## START
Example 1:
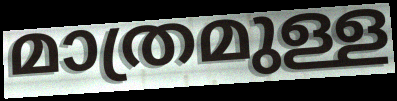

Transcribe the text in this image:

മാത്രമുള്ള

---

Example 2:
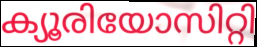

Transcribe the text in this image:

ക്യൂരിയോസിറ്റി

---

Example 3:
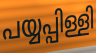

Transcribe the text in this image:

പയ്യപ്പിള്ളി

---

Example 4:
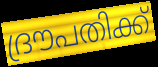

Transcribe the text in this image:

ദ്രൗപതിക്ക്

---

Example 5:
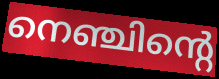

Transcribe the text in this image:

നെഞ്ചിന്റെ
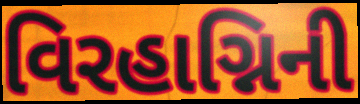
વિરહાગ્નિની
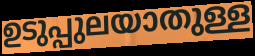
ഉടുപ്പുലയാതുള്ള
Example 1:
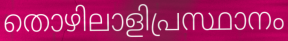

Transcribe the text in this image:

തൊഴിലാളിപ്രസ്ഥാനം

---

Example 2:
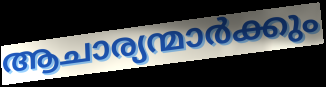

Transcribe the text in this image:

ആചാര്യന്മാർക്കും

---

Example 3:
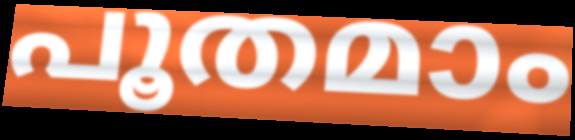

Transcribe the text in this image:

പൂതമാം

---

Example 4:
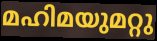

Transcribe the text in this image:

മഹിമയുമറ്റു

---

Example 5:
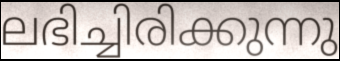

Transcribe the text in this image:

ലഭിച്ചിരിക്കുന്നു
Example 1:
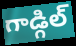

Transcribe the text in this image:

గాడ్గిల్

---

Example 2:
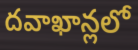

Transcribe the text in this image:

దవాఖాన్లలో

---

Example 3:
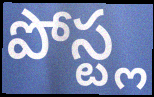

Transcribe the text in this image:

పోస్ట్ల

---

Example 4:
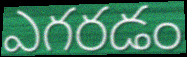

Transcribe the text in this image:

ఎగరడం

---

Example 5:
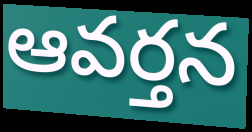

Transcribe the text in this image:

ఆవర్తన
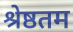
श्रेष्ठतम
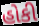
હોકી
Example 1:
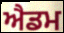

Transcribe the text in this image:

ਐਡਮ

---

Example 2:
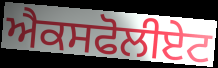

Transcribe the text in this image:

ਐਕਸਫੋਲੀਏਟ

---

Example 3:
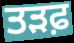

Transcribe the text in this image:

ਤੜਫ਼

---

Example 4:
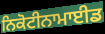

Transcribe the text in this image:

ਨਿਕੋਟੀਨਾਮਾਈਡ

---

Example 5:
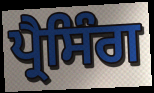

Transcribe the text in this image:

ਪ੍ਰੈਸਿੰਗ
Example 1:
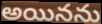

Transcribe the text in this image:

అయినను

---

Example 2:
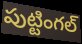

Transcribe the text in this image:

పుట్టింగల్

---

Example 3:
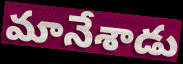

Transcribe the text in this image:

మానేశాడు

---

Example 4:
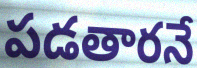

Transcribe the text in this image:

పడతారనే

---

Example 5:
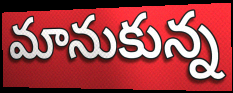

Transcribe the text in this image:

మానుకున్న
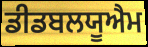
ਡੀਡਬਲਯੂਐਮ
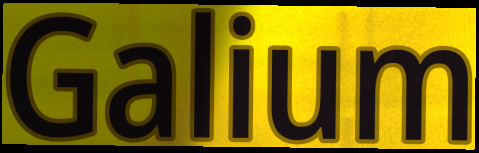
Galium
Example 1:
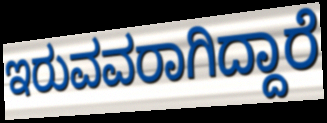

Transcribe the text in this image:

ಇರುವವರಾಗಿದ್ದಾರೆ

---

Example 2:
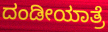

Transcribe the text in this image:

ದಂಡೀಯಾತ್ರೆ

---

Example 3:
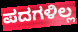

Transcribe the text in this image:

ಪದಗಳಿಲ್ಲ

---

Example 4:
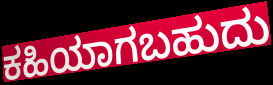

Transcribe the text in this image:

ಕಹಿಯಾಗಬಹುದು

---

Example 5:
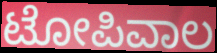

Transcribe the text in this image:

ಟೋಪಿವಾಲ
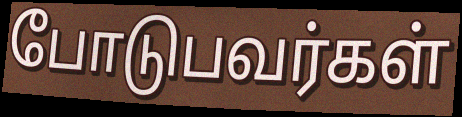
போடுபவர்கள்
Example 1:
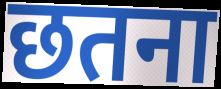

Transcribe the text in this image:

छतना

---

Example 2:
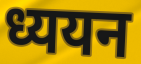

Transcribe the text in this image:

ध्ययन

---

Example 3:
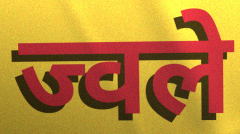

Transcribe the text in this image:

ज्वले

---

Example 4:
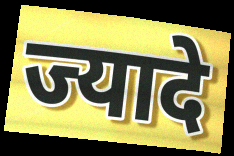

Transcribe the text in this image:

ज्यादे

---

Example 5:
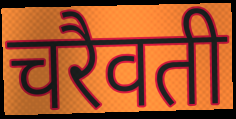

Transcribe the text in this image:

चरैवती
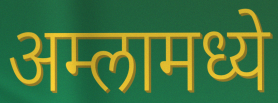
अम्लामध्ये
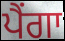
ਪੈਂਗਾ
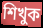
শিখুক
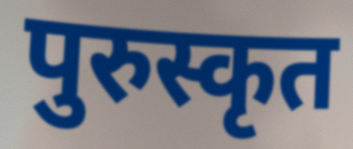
## END
[PROMPT]: Pull every line of the records above out word for word, but leave the pictures out.

[TASK RESULT]:
Example 1:

Transcribe the text in this image:

മാത്രമുള്ള

---

Example 2:

Transcribe the text in this image:

ക്യൂരിയോസിറ്റി

---

Example 3:

Transcribe the text in this image:

പയ്യപ്പിള്ളി

---

Example 4:

Transcribe the text in this image:

ദ്രൗപതിക്ക്

---

Example 5:

Transcribe the text in this image:

നെഞ്ചിന്റെ
વિરહાગ્નિની
ഉടുപ്പുലയാതുള്ള
Example 1:

Transcribe the text in this image:

തൊഴിലാളിപ്രസ്ഥാനം

---

Example 2:

Transcribe the text in this image:

ആചാര്യന്മാർക്കും

---

Example 3:

Transcribe the text in this image:

പൂതമാം

---

Example 4:

Transcribe the text in this image:

മഹിമയുമറ്റു

---

Example 5:

Transcribe the text in this image:

ലഭിച്ചിരിക്കുന്നു
Example 1:

Transcribe the text in this image:

గాడ్గిల్

---

Example 2:

Transcribe the text in this image:

దవాఖాన్లలో

---

Example 3:

Transcribe the text in this image:

పోస్ట్ల

---

Example 4:

Transcribe the text in this image:

ఎగరడం

---

Example 5:

Transcribe the text in this image:

ఆవర్తన
श्रेष्ठतम
હોકી
Example 1:

Transcribe the text in this image:

ਐਡਮ

---

Example 2:

Transcribe the text in this image:

ਐਕਸਫੋਲੀਏਟ

---

Example 3:

Transcribe the text in this image:

ਤੜਫ਼

---

Example 4:

Transcribe the text in this image:

ਨਿਕੋਟੀਨਾਮਾਈਡ

---

Example 5:

Transcribe the text in this image:

ਪ੍ਰੈਸਿੰਗ
Example 1:

Transcribe the text in this image:

అయినను

---

Example 2:

Transcribe the text in this image:

పుట్టింగల్

---

Example 3:

Transcribe the text in this image:

మానేశాడు

---

Example 4:

Transcribe the text in this image:

పడతారనే

---

Example 5:

Transcribe the text in this image:

మానుకున్న
ਡੀਡਬਲਯੂਐਮ
Galium
Example 1:

Transcribe the text in this image:

ಇರುವವರಾಗಿದ್ದಾರೆ

---

Example 2:

Transcribe the text in this image:

ದಂಡೀಯಾತ್ರೆ

---

Example 3:

Transcribe the text in this image:

ಪದಗಳಿಲ್ಲ

---

Example 4:

Transcribe the text in this image:

ಕಹಿಯಾಗಬಹುದು

---

Example 5:

Transcribe the text in this image:

ಟೋಪಿವಾಲ
போடுபவர்கள்
Example 1:

Transcribe the text in this image:

छतना

---

Example 2:

Transcribe the text in this image:

ध्ययन

---

Example 3:

Transcribe the text in this image:

ज्वले

---

Example 4:

Transcribe the text in this image:

ज्यादे

---

Example 5:

Transcribe the text in this image:

चरैवती
अम्लामध्ये
ਪੈਂਗਾ
শিখুক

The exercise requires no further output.